Architecture

Wholisphere is built on three layers — same idea as a CDN, applied to accessibility.

┌──────────────────────────────────────────────────────────┐
│ BUILD-TIME PIPELINE                                       │
│   • WCAG analyzer (rule-based + AI-augmented)             │
│   • Page intent extraction (DOM + screenshot → JSON)      │
│   • Remediation patch generator                           │
│   • Manual record mode + CI capture + production session  │
└──────────────────────────────────────────────────────────┘
                          │
                          ▼
┌──────────────────────────────────────────────────────────┐
│ EDGE CACHE LAYER                                          │
│   • CDN-served per-URL intent + remediation bundle        │
│   • Content-hash freshness check                          │
│   • Multi-region (US, EU, APAC) for data residency        │
└──────────────────────────────────────────────────────────┘
                          │
                          ▼
┌──────────────────────────────────────────────────────────┐
│ RUNTIME CLIENT                                            │
│   • Browser extension OR embed script (one engine)        │
│   • Floating Shadow-DOM landmark widget (AAA)             │
│   • Local TTS / STT (Web Speech) — sub-50ms response      │
│   • Cloud LLM only on cache miss or hard reasoning        │
└──────────────────────────────────────────────────────────┘

Why three layers

A naive deploy would call the LLM on every user interaction. That’s $2k+/mo per customer at scale and adds 1–3 seconds of latency — unacceptable for screen-reader users who skim at 400 wpm.

By compiling the intent at build time and serving from the edge, we get:

Property	Naive (cloud-on-every-call)	Wholisphere (compiled cache)
Latency	800–2500 ms	< 50 ms
Cost / customer / mo	~$2,250	~$40
Determinism	Agent might do different thing each time	Deterministic playback
Audit trail	”Agent decided X"	"Agent did exactly the patch we shipped”

Multi-model LLM routing

Same prompt, multiple providers. Today: Gemini Flash + Claude Sonnet + Mock. Routing strategy:

fast / balanced → Gemini Flash (~30× cheaper per image; fine for 80% of calls)
accurate / vision → Claude Sonnet (better small-element + low-contrast OCR)

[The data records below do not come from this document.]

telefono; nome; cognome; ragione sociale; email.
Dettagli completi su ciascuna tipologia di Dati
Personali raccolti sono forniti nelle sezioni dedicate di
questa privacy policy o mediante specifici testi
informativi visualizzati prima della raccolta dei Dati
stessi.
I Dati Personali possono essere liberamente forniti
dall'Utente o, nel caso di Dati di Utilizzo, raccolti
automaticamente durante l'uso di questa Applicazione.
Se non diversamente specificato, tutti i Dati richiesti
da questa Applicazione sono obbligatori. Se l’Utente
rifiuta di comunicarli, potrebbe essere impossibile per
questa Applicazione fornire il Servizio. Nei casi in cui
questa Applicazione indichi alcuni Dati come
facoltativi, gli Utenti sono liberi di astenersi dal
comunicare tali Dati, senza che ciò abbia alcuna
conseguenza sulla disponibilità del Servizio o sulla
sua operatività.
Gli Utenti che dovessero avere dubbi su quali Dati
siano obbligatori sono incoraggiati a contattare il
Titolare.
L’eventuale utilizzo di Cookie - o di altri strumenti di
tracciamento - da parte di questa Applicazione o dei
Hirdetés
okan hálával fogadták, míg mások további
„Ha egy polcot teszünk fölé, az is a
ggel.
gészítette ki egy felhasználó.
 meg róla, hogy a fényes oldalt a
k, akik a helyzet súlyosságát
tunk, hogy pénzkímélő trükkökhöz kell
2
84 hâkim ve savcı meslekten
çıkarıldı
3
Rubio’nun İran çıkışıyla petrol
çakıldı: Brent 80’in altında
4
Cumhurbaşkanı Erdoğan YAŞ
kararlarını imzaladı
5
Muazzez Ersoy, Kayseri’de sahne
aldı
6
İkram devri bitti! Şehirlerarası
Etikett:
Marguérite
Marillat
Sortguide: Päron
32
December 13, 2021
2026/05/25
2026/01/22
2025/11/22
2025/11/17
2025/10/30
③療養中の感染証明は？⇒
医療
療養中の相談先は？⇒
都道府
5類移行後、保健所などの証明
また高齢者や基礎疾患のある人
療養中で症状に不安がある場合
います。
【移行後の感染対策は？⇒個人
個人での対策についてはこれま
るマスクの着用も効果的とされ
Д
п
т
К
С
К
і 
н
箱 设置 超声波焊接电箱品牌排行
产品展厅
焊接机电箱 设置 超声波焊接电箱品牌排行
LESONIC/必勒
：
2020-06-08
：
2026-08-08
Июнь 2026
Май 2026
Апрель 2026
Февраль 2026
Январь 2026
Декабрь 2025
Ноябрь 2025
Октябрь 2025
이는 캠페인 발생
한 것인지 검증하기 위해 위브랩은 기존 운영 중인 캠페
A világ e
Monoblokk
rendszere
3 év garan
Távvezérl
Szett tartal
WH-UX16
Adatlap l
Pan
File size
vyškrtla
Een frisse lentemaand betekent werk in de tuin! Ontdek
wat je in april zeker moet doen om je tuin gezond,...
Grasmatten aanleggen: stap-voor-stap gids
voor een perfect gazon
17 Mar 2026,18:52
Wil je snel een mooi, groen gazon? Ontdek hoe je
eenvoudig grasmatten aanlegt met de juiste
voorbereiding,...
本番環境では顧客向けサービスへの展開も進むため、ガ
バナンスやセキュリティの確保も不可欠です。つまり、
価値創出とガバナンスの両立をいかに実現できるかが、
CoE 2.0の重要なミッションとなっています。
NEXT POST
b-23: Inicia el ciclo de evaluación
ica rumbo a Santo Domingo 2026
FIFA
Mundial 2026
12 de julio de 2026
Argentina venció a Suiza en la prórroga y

The router falls through providers on retryable errors (5xx, 429, 529). Adding OpenAI is a one-file change.

Coexistence with native AT

The widget is role="complementary" with aria-label="Accessibility tools". JAWS / NVDA / VoiceOver users find it via the standard landmark navigation key (D in NVDA, VO+U in VoiceOver). They can:

Ignore it entirely and continue using their native AT
Engage one specific tool (“describe this image please”)
Delegate the whole page to the agent

We never override or fake screen-reader output. We’re additive, not replacement.

Audit trail

Every agent action is logged: timestamp, URL, capability invoked, outcome, duration. Logs live in D1 (12 months hot) and R2 (5 years cold). Customers can export as JSON or stream via webhooks. Court-defensible.